1736-02-15, de Voltaire [François Marie Arouet] à — Berger.

Ma santé, qui est devenue déplorable, ne me permet guère, mon cher monsieur, d'entrer avec vous dans de grands détails au sujet de mr le Franc que je n'ai jamais offensé. Il peut, tant qu'il voudra, travailler contre moi & joindre quelques brochures contre un homme qu'il ne connaît pas. Cela ne me fait rien. Sa haine m'est aussi indifférente que votre amitié m'est chère. S'il me hait, il est assez puni par le succès d'Alzire. A lui permis de se venger en tâchant de la décrier.

Quant à l'argent que me devait ce pauvre mr de la Clede, je trouve dans mes papiers (car je suis homme d'ordre, quoique poète) que je lui avais prêté par billet trois cents livres que le libraire le Gras m'a rendus, & le lendemain je lui prêtai cinquante écus sans billet.
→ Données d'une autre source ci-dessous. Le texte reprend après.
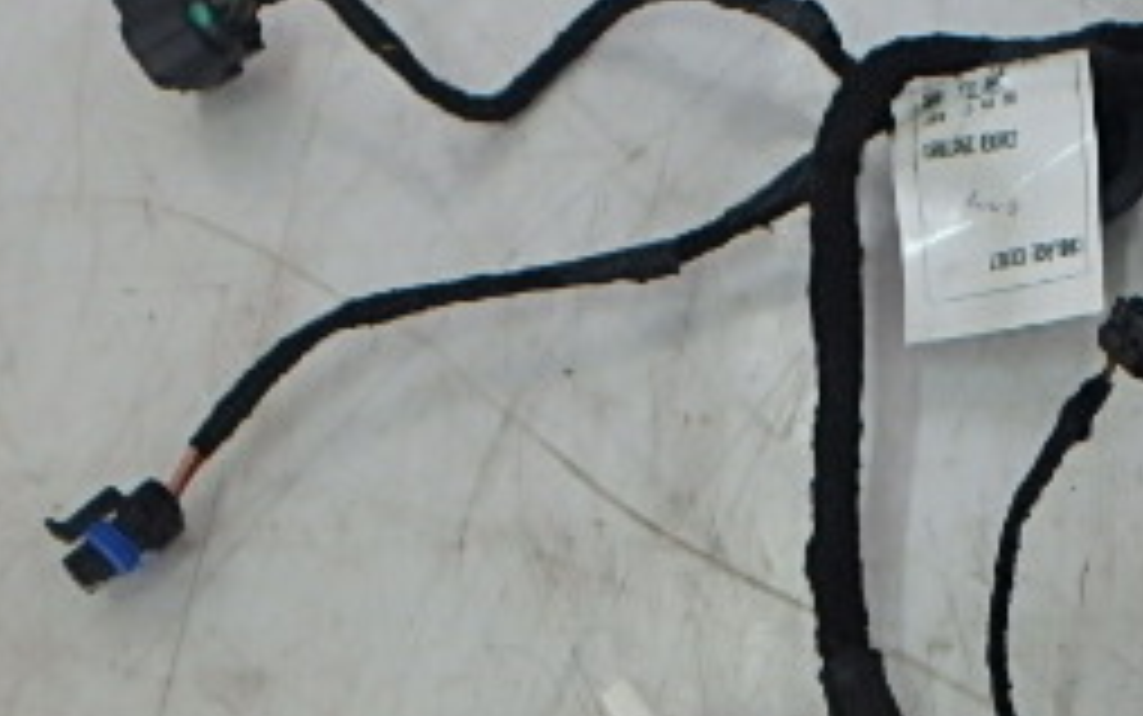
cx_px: 972
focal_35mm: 56
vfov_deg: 21.5
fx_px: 1745
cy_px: 860
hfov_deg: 34.7
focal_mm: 3.7
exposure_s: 1/40
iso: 200
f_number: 3.5
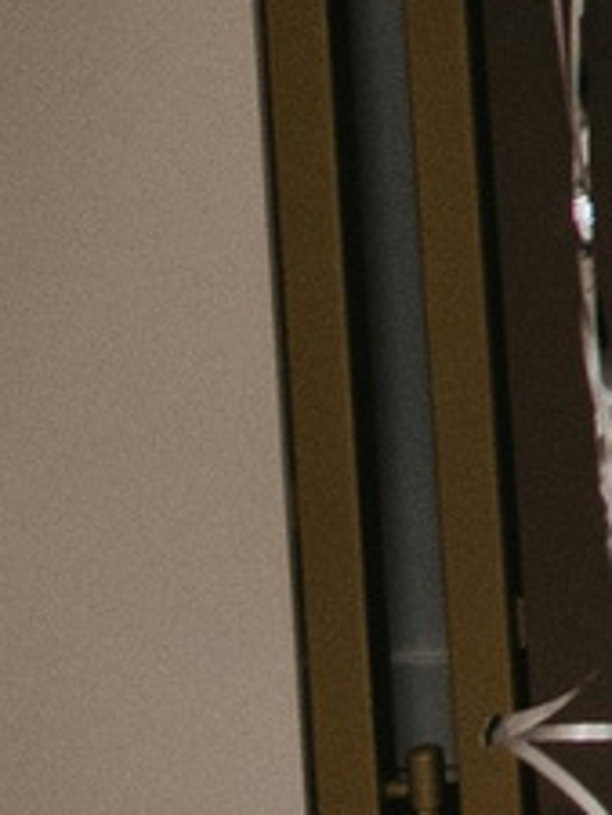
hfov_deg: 3.2
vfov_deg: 4.9
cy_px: -1666
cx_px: 4468
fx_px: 9067
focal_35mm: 385
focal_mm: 35
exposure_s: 1/160
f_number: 4
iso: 400
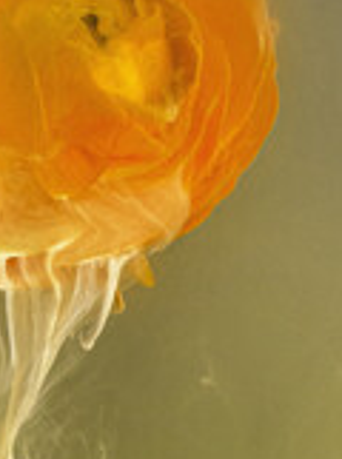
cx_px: -172
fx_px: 11123
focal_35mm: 841
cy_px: 128
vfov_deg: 2.4
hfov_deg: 1.8
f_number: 16
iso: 200
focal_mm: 90
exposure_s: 1/80
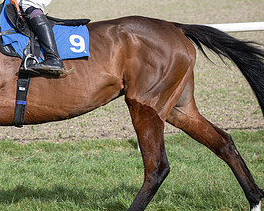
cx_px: 53
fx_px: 2255
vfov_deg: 5.3
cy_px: 83
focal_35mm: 289
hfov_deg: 6.7
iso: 400
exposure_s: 1/2000
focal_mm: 110
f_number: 5.6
Si vous pouviez en effet faire payer ces cinquante écus, je prendrais la liberté de vous supplier très instamment d'en acheter une petite bague d'antique & de prier mr Berger de vouloir bien la porter au doigt pour l'amour de mr de la Clede & pour le mien. Ce mr Berger est un homme que j'aime & que j'estime infiniment & je vous aurais bien de l'obligation si vous l'engagiez à me faire cette galanterie. C'est un des meilleurs juges que nous ayons en fait de beaux arts.

Qu'est devenue la mascarade de Servandoni? On dit qu'Alzirette est de le Franc. Je suis trop languissant pour vous en dire davantage.